I used to be able to handle the feeling that I was living someone else's life when I was healthy, and just made sure my free time was spent in quiet, natural places. Now, I can barely stand to go out, even for required doctor's appts. We have dinner with friends about two or three times a year only, and nobody comes to visit me anymore. Luckily, I have an extensive garden and firebushes right outside the window where the computer is, and I watch butterflies, birds and hummingbirds there. I risk my life to keep it alive (stinging insects abound) because I simply must have nature to live, though I have used plants that require as little care as possible.

I do have what I would call a conditioned response, in that the over stimulation of traffic or a grocery store, etc. often causes Lyme panic attacks, which often trigger attacks of paroxysmal supraventricular tachycardia, which then can make me black out even just from the exertion of trying to move or walk to a bathroom, which I need ASAP, since a PSVT attack causes my bladder and bowel to let loose everything over and over until empty. These attacks last at least 1 1/2 hrs. and cause a kindling effect which makes repeats much more likely for months.

Yes, to answer someone's question previously, if there is enough over stimulation, the attacks can happen at home. Example: One night I was sitting dozing in a chair, when a drunk backed into our mailbox. I flew out of my chair from the noise and my heart took off into PSVTs. Paramedics had to be called along with the cops.

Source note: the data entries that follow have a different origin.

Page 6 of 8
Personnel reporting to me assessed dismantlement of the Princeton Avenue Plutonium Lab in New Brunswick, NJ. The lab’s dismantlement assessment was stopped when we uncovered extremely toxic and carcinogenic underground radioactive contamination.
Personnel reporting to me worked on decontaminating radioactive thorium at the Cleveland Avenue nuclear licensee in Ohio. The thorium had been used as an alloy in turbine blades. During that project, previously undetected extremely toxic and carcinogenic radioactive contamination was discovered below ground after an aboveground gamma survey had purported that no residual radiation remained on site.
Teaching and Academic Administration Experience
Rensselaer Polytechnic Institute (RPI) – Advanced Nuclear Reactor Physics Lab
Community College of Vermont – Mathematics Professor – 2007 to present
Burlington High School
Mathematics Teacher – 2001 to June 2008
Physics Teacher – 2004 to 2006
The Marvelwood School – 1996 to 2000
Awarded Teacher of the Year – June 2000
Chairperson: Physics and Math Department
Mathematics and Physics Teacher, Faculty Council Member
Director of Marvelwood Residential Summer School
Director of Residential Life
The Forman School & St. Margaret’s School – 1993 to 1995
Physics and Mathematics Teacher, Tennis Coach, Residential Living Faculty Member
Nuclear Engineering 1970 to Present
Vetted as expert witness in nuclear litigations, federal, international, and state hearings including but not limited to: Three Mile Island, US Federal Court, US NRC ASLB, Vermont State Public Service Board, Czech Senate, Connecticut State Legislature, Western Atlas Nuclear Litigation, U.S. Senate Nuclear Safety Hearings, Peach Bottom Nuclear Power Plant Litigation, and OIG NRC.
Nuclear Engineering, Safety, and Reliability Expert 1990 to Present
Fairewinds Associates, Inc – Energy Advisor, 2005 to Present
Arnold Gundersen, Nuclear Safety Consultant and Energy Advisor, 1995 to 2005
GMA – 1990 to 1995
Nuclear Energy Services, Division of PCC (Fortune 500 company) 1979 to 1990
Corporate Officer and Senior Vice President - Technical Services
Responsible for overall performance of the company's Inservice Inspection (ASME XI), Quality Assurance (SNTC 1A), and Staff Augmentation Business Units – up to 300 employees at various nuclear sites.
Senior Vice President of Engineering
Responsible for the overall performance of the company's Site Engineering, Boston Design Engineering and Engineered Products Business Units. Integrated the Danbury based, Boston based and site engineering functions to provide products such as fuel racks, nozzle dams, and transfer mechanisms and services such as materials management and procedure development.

It is not surprising that after having that happen away from home so many times, my anxiety level soars when I must leave home. I used to force myself to go back out there, and the exposure did help make it less bad than it is now that I have given up, after almost passing out in the grocery check out lane, two weeks in a row, two years ago. I now wear industrial strength headphones when I must ride in a car on a six lane road. On the rare days when for some unknown reason I wake up feeling normal, I cannot only leave home but can drive again, and I do so with glee, since it never lasts. I have maybe 2-3 of those days per year and many of them have occurred when my dosage of thyroid medicine has been raised. The others are a mystery.